My fatalistic views towards the continuing efforts of our filmmakers to try to make sense of our ongoing Iraqi futility aside, one cannot help but recall that it took a few years separation from the fall of Saigon before audiences began to embrace the first run of movies about the Vietnam War. Something I am sure that I share with the Hollywood filmmakers (and the stop-lossed troops who manage to survive) is a desire to know when that period will begin.
I am on safer ground recommending 21 (3* in nationwide release), a modern-day Faustian tale adapted from Ben Mezrich’s non-fiction book Bringing Down the House. Unable to help themselves, the filmmakers ginned up the action a little, but still have delivered a serviceable thriller with a heavy dose of teenage wish fulfillment fantasy. Ben (Jim Sturgess from Across the Universe) is looking at six figure post-graduate study tuition if he wants to add M.D. to his MIT BS. But that will mean selling a lot of ties and shirts at his after class haberdashery job (even with the pay bump from his recent promotion to assistant manager). His math professor, Mickey Rosa (a deliciously devilish Kevin Spacey), has a better idea. A keen spotter of talent, Dr. Mickey wants Ben to join his little group of students who make weekend trips to Las Vegas and use Mickey’s methods to beat the house at blackjack.
Soon the money is rolling in and the Vegas lifestyle begins to eclipse Ben otherwise well-grounded life. And with movie inevitability, the breathless ascent up good-life mountain will suffer a fall, but only after the stereotypical failing of your real friends and the requisite speech.
An enjoyable story, 21 losses points for the cookie cutter fashion in which the plot is resolved. But further harm is caused by director Robert Luketic (Legally Blonde) and adapting scenarists Peter Seinfeld and Allan Loeb unnecessary ginning up of the action to melodramatic heights. The conspiracy of revenge Spacey cobbles together to put his protégé in his place seems more a house of cards while the concluding revenge seems to fly in the face of what we know about current-day Vegas.
Still, the movie’s charms overwhelm the shortcomings and can be recommended as an entertaining time-waster.

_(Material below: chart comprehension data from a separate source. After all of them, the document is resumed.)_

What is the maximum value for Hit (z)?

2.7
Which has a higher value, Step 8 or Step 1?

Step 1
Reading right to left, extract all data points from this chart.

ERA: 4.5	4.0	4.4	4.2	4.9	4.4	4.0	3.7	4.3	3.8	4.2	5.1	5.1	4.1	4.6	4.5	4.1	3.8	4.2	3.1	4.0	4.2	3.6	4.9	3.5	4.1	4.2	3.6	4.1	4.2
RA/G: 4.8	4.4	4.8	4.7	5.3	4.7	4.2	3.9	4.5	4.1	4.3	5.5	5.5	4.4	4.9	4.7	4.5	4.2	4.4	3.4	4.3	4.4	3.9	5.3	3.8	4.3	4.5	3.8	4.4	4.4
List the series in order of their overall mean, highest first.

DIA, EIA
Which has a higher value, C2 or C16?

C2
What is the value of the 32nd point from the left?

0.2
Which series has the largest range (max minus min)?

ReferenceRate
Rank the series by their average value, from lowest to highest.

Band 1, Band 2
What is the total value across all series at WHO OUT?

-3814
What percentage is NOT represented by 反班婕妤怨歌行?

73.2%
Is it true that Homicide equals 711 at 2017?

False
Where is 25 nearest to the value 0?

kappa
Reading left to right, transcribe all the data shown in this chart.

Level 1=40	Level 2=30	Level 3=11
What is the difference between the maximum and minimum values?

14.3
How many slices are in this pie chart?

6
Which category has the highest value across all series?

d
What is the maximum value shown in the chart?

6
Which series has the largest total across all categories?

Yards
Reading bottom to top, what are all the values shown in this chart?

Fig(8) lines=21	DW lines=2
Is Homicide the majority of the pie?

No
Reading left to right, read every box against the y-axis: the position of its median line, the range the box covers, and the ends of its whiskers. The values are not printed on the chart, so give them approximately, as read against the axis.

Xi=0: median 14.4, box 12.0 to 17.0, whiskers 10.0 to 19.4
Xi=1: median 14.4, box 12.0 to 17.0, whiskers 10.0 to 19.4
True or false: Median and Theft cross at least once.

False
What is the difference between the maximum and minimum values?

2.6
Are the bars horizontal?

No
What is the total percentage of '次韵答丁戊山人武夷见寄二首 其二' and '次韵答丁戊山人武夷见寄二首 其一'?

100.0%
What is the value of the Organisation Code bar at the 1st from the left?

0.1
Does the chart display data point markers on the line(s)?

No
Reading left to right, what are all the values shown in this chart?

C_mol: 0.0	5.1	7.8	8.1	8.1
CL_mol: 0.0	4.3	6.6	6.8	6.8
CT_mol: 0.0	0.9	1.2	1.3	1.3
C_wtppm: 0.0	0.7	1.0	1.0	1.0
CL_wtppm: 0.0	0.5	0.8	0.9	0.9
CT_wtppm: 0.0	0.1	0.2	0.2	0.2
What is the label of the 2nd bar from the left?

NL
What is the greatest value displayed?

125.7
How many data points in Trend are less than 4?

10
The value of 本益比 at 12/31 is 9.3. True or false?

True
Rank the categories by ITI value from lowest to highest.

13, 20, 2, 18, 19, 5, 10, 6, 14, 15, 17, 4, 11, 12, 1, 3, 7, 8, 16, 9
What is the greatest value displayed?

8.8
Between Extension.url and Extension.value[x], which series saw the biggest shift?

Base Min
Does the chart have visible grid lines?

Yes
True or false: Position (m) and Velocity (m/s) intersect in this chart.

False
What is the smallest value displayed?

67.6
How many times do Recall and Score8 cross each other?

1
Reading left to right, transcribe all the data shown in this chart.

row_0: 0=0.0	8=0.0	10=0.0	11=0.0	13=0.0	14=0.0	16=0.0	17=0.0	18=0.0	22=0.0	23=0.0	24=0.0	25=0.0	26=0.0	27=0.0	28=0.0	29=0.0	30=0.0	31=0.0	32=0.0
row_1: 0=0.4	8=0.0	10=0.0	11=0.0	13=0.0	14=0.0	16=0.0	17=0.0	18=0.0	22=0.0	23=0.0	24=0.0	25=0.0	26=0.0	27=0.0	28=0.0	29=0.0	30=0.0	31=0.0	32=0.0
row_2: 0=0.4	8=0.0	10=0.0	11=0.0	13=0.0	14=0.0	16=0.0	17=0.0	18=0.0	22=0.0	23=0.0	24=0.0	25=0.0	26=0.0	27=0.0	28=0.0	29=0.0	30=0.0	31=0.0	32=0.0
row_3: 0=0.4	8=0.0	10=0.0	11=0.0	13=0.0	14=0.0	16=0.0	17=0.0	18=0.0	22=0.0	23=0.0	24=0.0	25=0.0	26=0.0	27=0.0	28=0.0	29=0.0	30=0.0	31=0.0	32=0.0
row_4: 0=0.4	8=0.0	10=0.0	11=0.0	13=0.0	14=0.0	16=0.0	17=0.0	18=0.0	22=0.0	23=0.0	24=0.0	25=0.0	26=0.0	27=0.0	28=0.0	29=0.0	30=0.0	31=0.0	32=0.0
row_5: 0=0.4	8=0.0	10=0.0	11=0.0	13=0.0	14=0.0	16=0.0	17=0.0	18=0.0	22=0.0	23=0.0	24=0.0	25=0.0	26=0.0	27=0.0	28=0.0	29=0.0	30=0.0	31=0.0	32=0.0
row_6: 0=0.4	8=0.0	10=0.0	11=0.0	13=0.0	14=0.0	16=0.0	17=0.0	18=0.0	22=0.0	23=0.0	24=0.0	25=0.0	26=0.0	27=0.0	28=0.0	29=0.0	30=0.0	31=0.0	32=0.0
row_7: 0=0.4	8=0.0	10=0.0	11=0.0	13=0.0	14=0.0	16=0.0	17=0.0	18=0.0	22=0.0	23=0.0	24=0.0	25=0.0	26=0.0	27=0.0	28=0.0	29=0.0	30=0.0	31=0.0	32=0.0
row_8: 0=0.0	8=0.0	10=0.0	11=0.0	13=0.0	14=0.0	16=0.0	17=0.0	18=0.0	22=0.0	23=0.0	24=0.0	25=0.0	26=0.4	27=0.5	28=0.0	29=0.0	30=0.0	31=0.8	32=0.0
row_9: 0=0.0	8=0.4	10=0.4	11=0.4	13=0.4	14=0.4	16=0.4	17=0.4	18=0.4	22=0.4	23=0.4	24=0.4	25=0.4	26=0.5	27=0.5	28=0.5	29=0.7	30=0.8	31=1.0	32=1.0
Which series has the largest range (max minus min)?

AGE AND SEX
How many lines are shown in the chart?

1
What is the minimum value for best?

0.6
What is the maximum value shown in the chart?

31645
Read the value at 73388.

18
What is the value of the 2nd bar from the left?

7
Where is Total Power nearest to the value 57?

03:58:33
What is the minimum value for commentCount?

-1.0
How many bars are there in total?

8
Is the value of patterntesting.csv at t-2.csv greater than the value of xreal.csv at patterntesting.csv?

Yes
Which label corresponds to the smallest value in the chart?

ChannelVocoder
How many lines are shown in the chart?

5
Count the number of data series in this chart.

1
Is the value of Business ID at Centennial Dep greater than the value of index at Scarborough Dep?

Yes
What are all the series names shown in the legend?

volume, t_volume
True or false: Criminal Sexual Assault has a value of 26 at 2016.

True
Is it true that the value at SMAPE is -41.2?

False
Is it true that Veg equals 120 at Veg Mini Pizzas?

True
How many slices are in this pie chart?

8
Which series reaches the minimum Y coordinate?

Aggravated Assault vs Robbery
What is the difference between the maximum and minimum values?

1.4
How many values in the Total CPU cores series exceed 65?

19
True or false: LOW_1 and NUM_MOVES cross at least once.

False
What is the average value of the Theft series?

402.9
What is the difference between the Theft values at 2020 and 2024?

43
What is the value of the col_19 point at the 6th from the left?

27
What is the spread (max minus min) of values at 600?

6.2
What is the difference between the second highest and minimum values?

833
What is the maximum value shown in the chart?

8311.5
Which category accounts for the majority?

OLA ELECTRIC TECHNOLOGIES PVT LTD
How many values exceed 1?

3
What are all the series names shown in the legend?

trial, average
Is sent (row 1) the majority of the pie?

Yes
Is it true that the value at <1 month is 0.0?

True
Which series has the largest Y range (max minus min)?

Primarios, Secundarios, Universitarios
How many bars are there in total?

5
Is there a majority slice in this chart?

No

Better to go out on a more positive note. Usually when a movie theater closes, that is it. The new tenant moves in and only a few geezers remember as they pass by when they used to go to the movies there. A happy exception to this is the Avalon in the Chevy Chase section at the District’s edge. Built, twinned, rebuilt, sold many times, closed, refurbished, and reopened as a neighborhood asset, the new Avalon has become a place where many smaller movies get a chance to be seen on one of the city’s largest screens.
One of the gems the Avalon has helped is Praying with Lior (3.5* in exclusive release). An outstanding documentary, Praying with Lior focuses on Lior Liebling, a Philadelphia-area teenager preparing for his bar mitzvah. Complicating his efforts is the fact that Lior has Down syndrome. But overwhelming these challenges is what Lior does have: an incredibly loving family (even bratty little sister who worries that she is not getting enough attention), a supportive congregation, and a love of God that seems to imbue every frame of Ilana Trachtman’s film.
Rather than receiving the typical one week and gone treatment that documentaries not featuring penguins generally receive, Praying with Lior has been extended at the Avalon. But you should not depend on their largess forever.